| ENTRIES SHOWN |
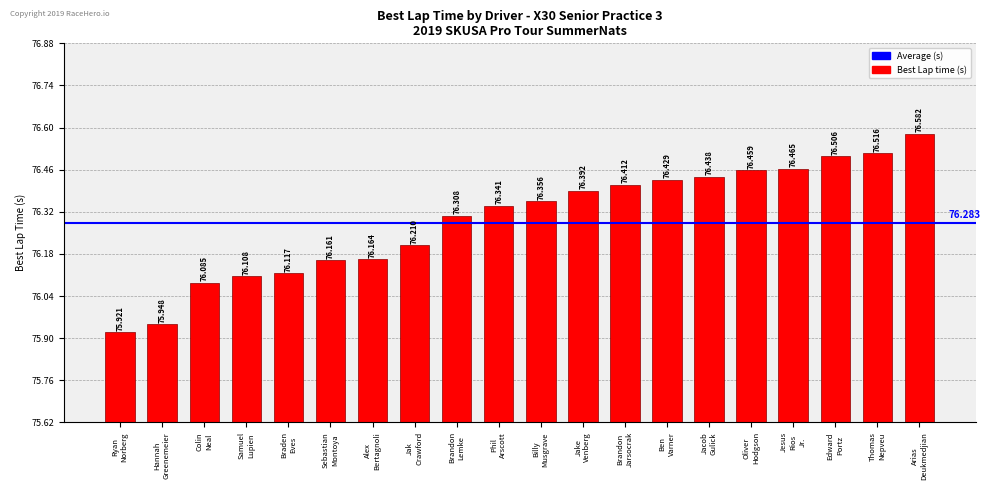

What is the sum of all values?

1525.9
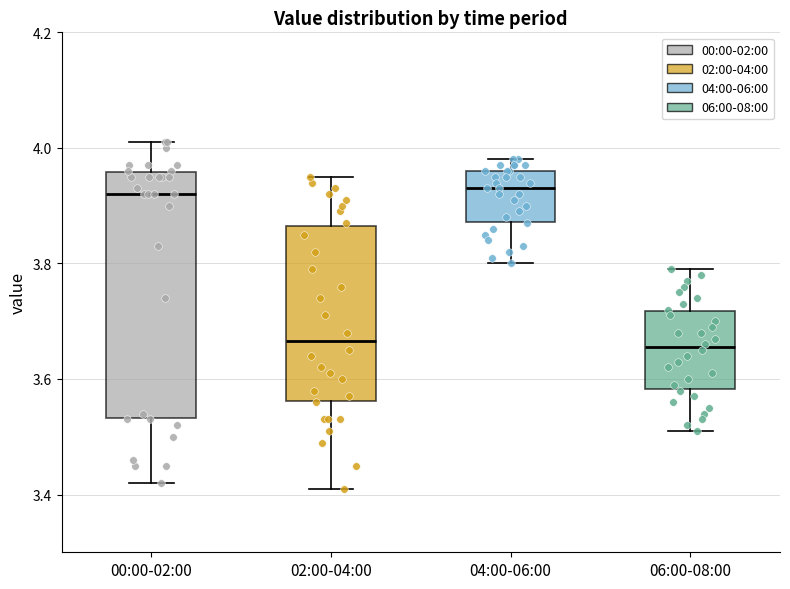

Reading left to right, transcribe this box plot: for each box, give where its median line is, the range the box spans, and where its two whiskers end, as read against the y-axis. The values are not printed on the chart, so give them approximately, as read against the axis.

00:00-02:00: median 3.92, box 3.54 to 3.96, whiskers 3.42 to 4.02
02:00-04:00: median 3.66, box 3.56 to 3.86, whiskers 3.42 to 3.96
04:00-06:00: median 3.94, box 3.88 to 3.96, whiskers 3.80 to 3.98
06:00-08:00: median 3.66, box 3.58 to 3.72, whiskers 3.52 to 3.80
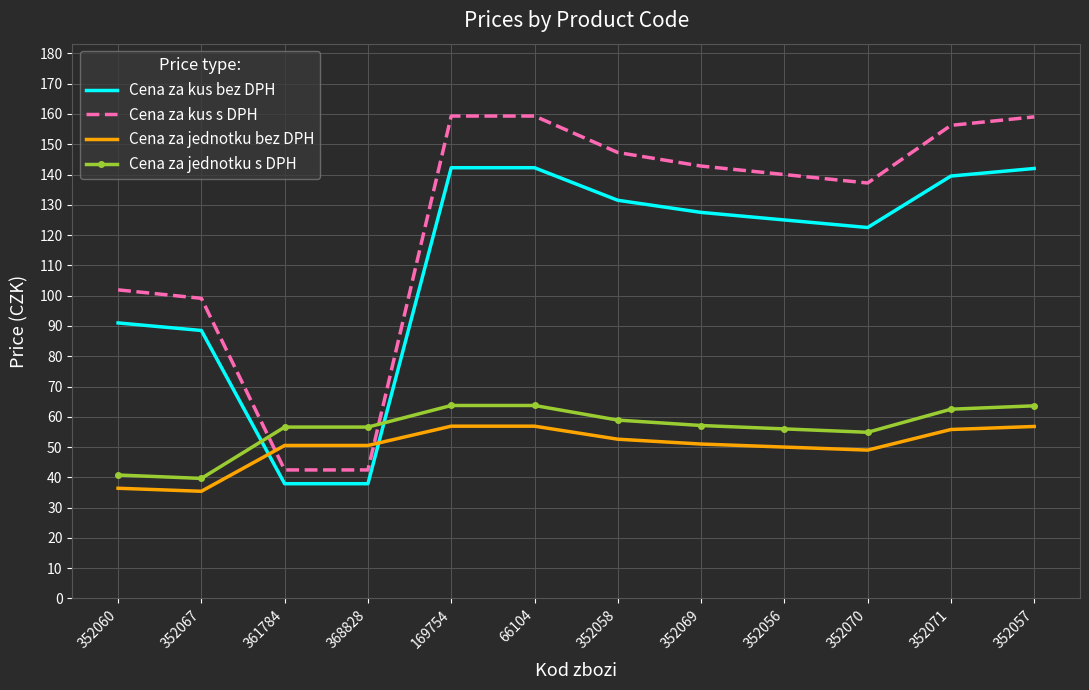

What is the difference between the maximum and minimum values in the Cena za jednotku bez DPH series?

21.5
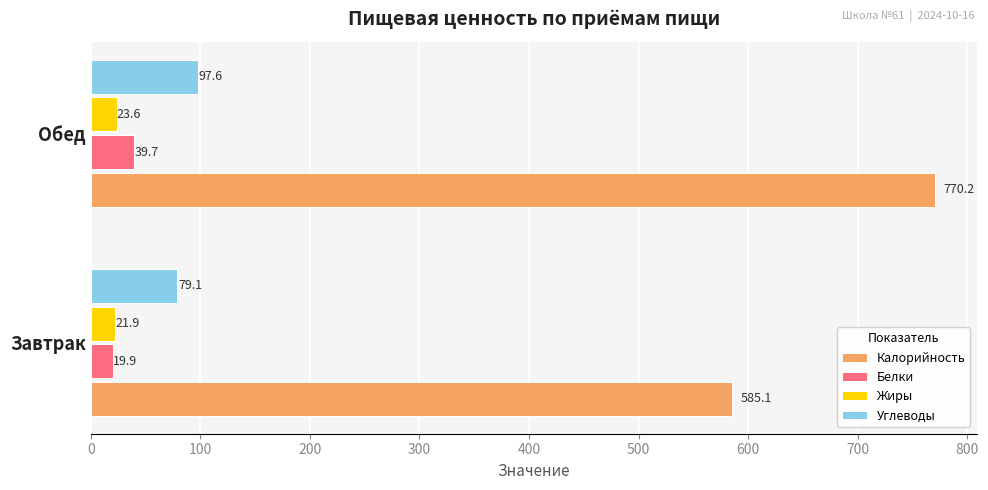

What is the highest value of the Белки series?

39.7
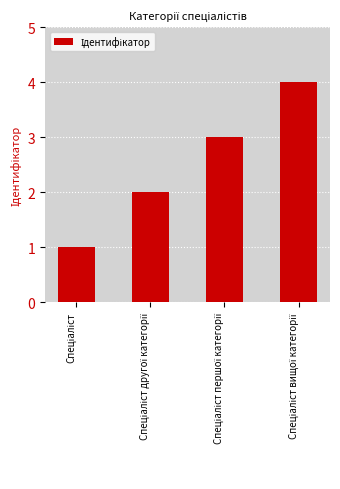

What is the difference between the maximum and minimum values?

3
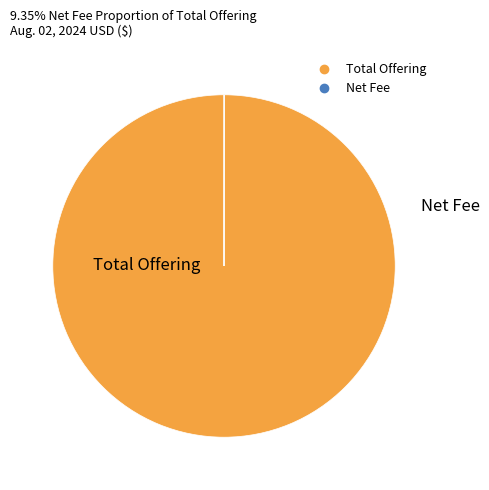

Is there a majority slice in this chart?

Yes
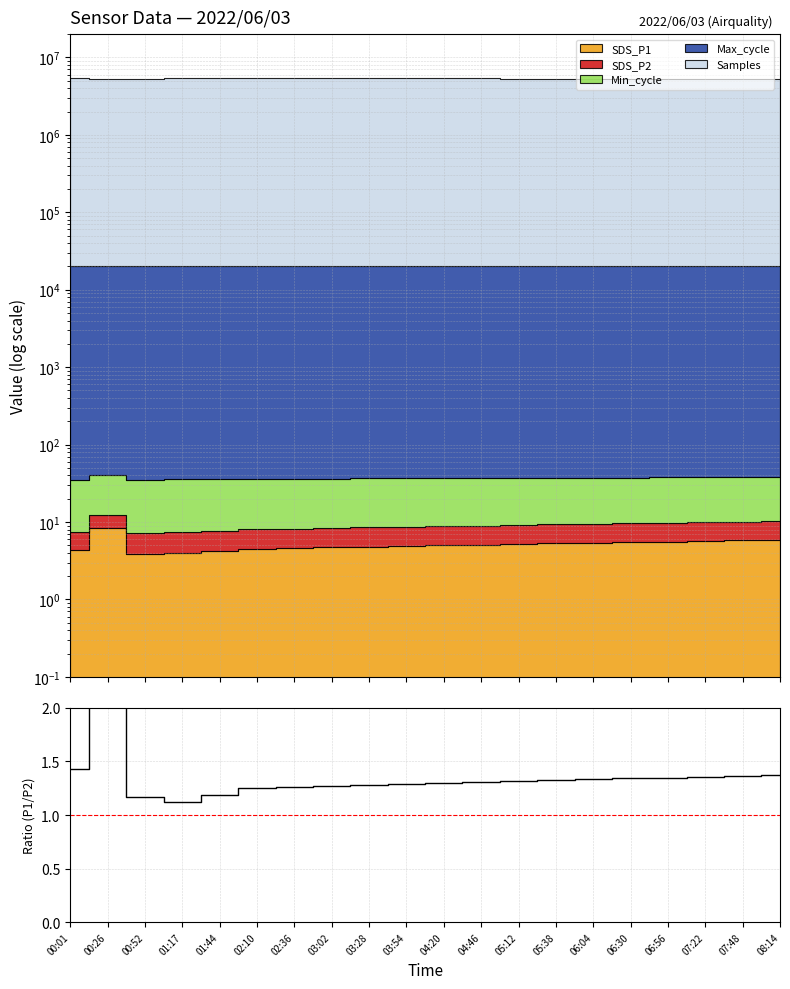

What is the value of the 10th point from the left?

1.3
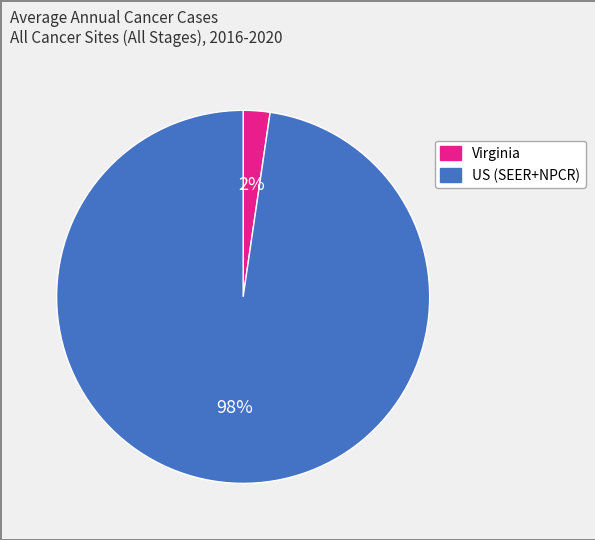

To the nearest percent, what is the average slice percentage?

50%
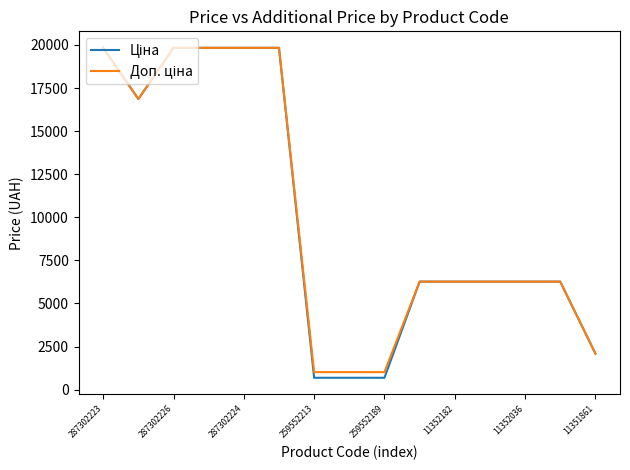

What is the minimum value shown in the chart?

689.1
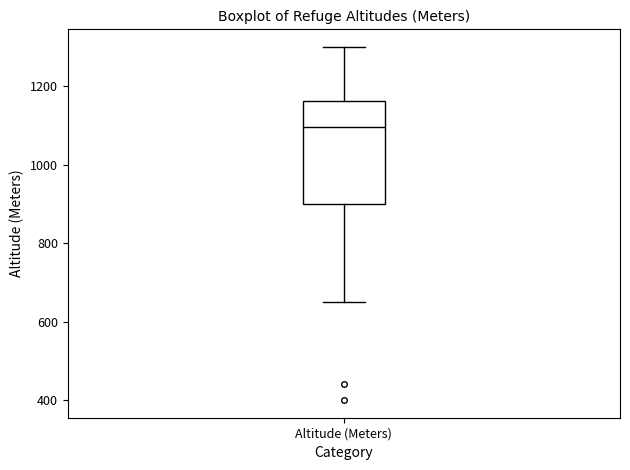

Transcribe this box plot: give where the median line is, the range the box spans, and where the two whiskers end, as read against the y-axis. The values are not printed on the chart, so give them approximately, as read against the axis.

median 1100, box 900 to 1160, whiskers 660 to 1300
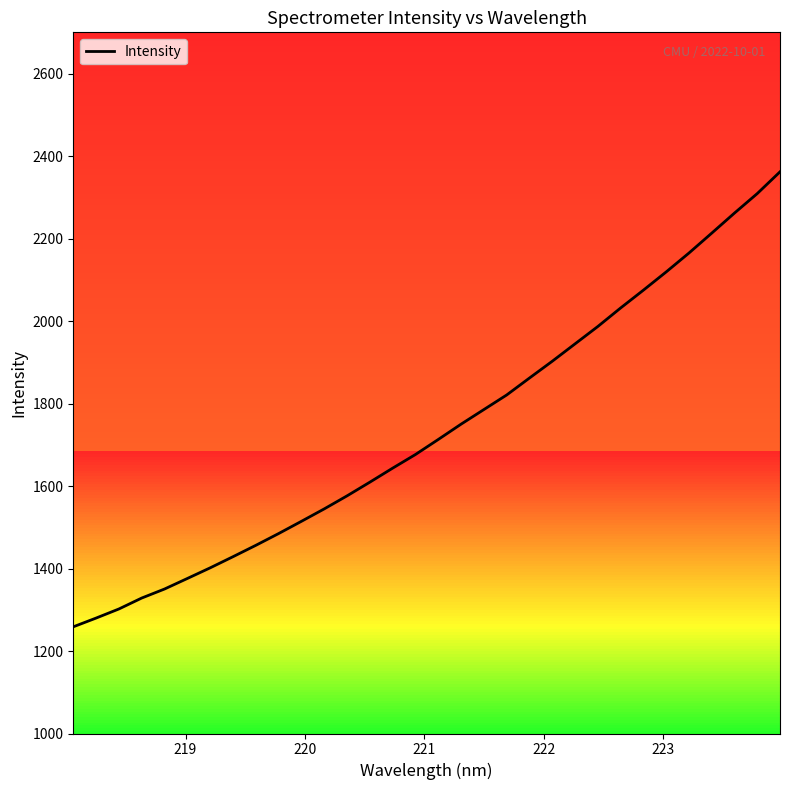

What is the minimum value shown in the chart?

1258.7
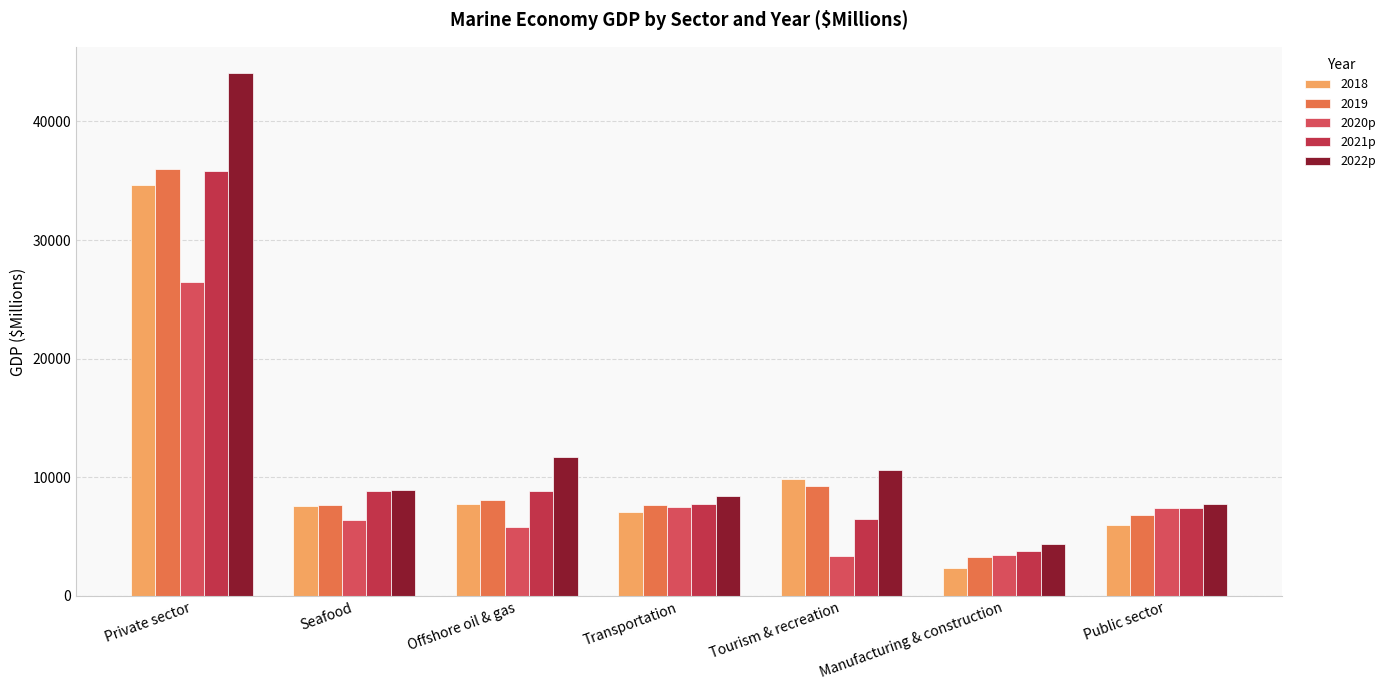

True or false: 2022p has a value of 10649.2 at Tourism & recreation.

True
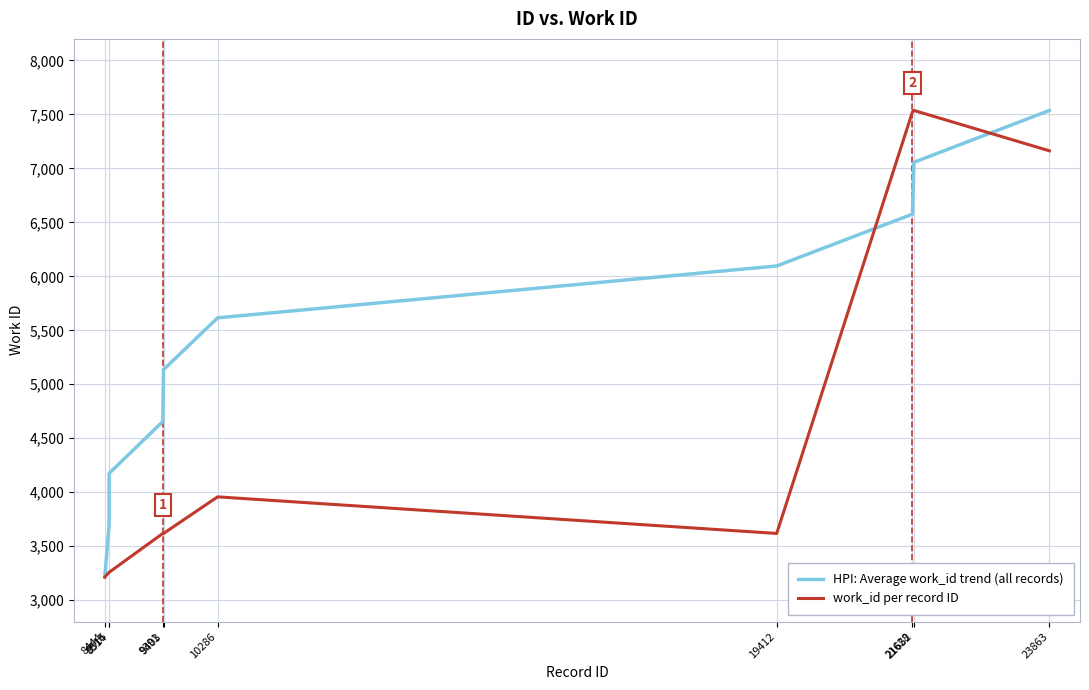

List the series in order of their overall mean, highest first.

HPI: Average work_id trend (all records), work_id per record ID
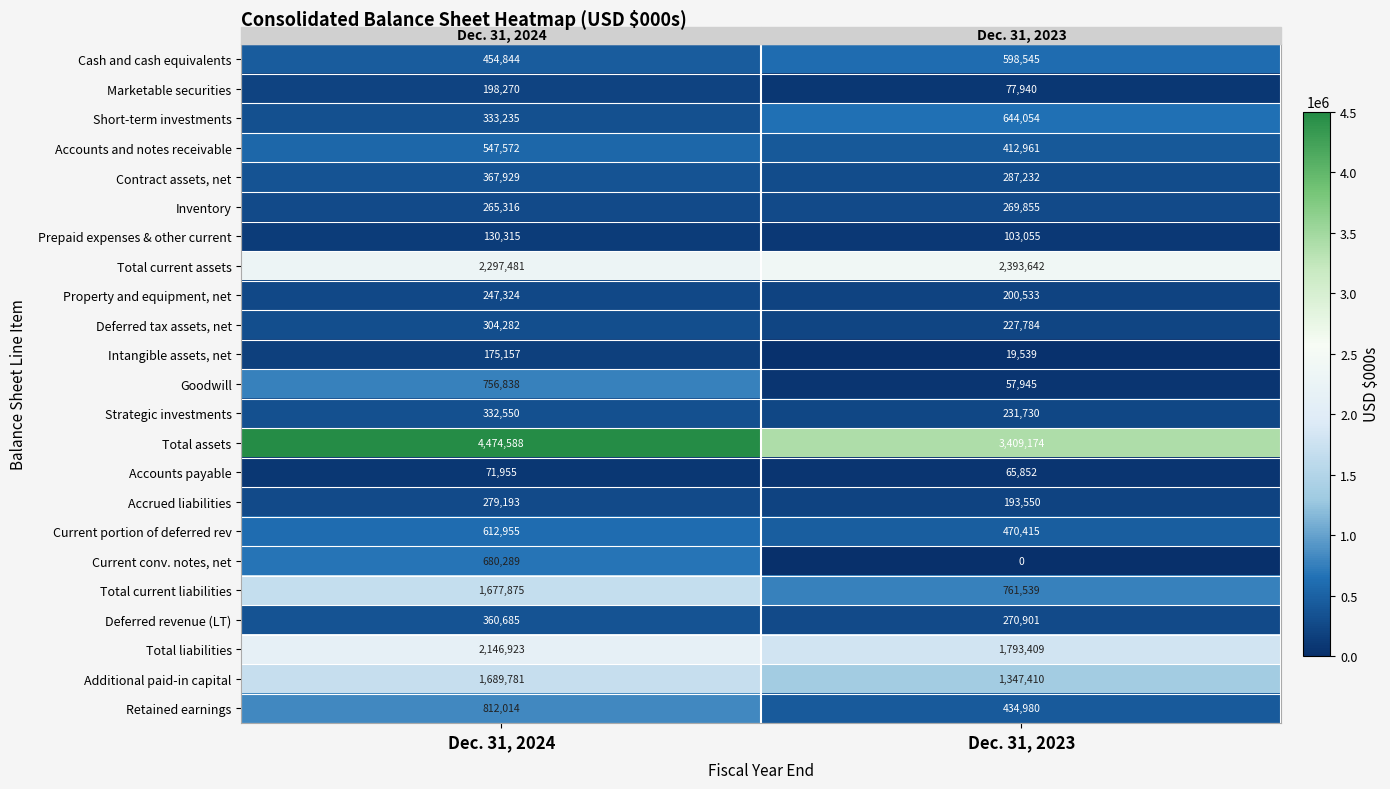

At which category is the sum across all series the highest?

Dec. 31, 2024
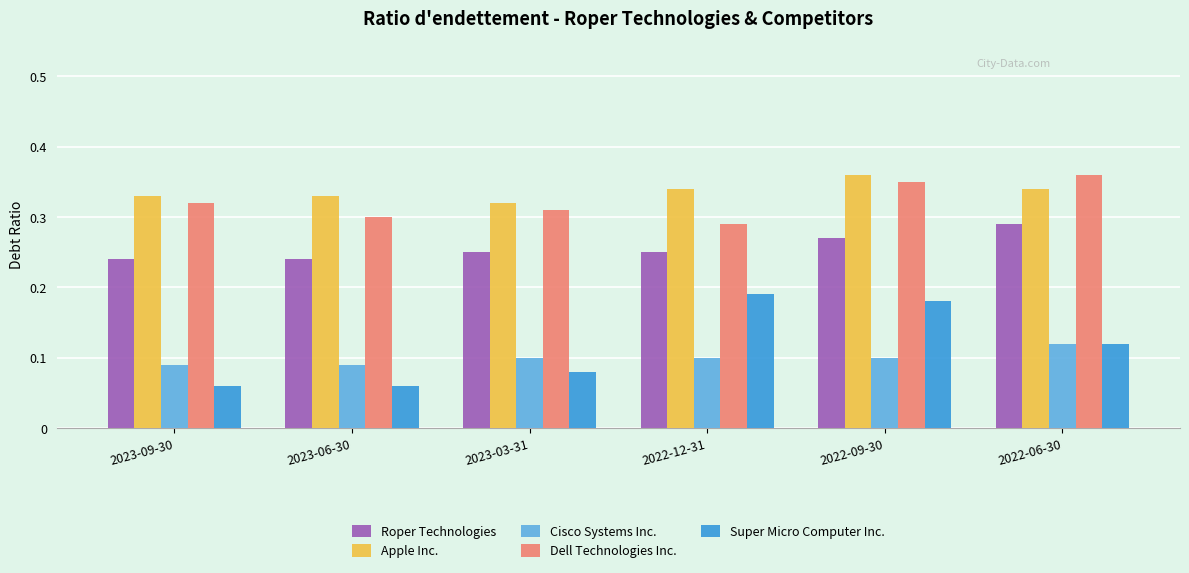

Are the bars horizontal?

No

| AIM OF THE EXERCISE |
Output the entries above as a JSON list of strings, with one string per line, covering every entry, skipping blank lines, and leaving out the pictures.

| ANSWER TO THIS TASK |
[
  "What is the sum of all values?",
  "1525.9",
  "Reading left to right, transcribe this box plot: for each box, give where its median line is, the range the box spans, and where its two whiskers end, as read against the y-axis. The values are not printed on the chart, so give them approximately, as read against the axis.",
  "00:00-02:00: median 3.92, box 3.54 to 3.96, whiskers 3.42 to 4.02",
  "02:00-04:00: median 3.66, box 3.56 to 3.86, whiskers 3.42 to 3.96",
  "04:00-06:00: median 3.94, box 3.88 to 3.96, whiskers 3.80 to 3.98",
  "06:00-08:00: median 3.66, box 3.58 to 3.72, whiskers 3.52 to 3.80",
  "What is the difference between the maximum and minimum values in the Cena za jednotku bez DPH series?",
  "21.5",
  "What is the highest value of the Белки series?",
  "39.7",
  "What is the difference between the maximum and minimum values?",
  "3",
  "Is there a majority slice in this chart?",
  "Yes",
  "What is the value of the 10th point from the left?",
  "1.3",
  "To the nearest percent, what is the average slice percentage?",
  "50%",
  "What is the minimum value shown in the chart?",
  "689.1",
  "Transcribe this box plot: give where the median line is, the range the box spans, and where the two whiskers end, as read against the y-axis. The values are not printed on the chart, so give them approximately, as read against the axis.",
  "median 1100, box 900 to 1160, whiskers 660 to 1300",
  "What is the minimum value shown in the chart?",
  "1258.7",
  "True or false: 2022p has a value of 10649.2 at Tourism & recreation.",
  "True",
  "List the series in order of their overall mean, highest first.",
  "HPI: Average work_id trend (all records), work_id per record ID",
  "At which category is the sum across all series the highest?",
  "Dec. 31, 2024",
  "Are the bars horizontal?",
  "No"
]